### WHAT NEEDS TO BE DONE
Using the listing below, say how many of its lines hold "none". Offer nothing beyond the number.

--------------------------------------------------

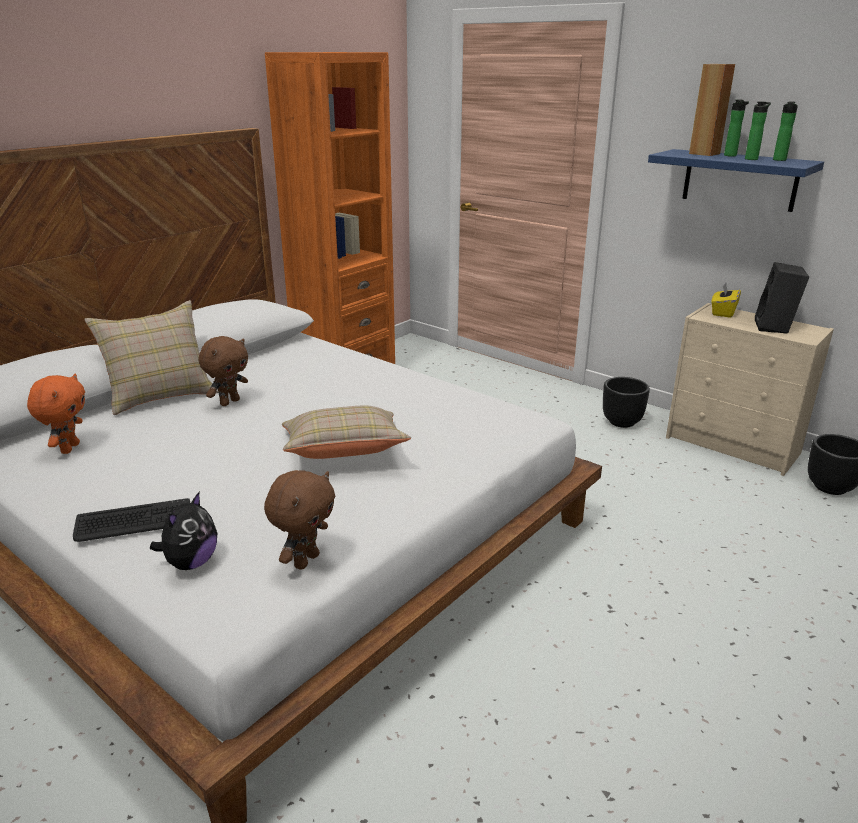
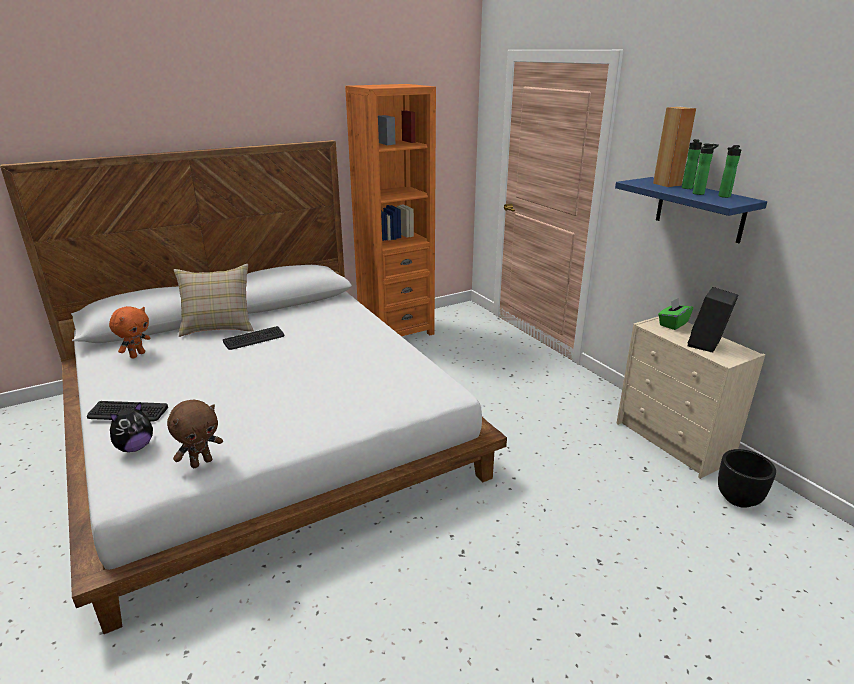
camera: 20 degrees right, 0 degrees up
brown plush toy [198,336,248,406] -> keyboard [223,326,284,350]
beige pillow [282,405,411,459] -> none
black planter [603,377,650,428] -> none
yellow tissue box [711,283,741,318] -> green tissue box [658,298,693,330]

--------------------------------------------------

### EXERCISE SOLUTION
2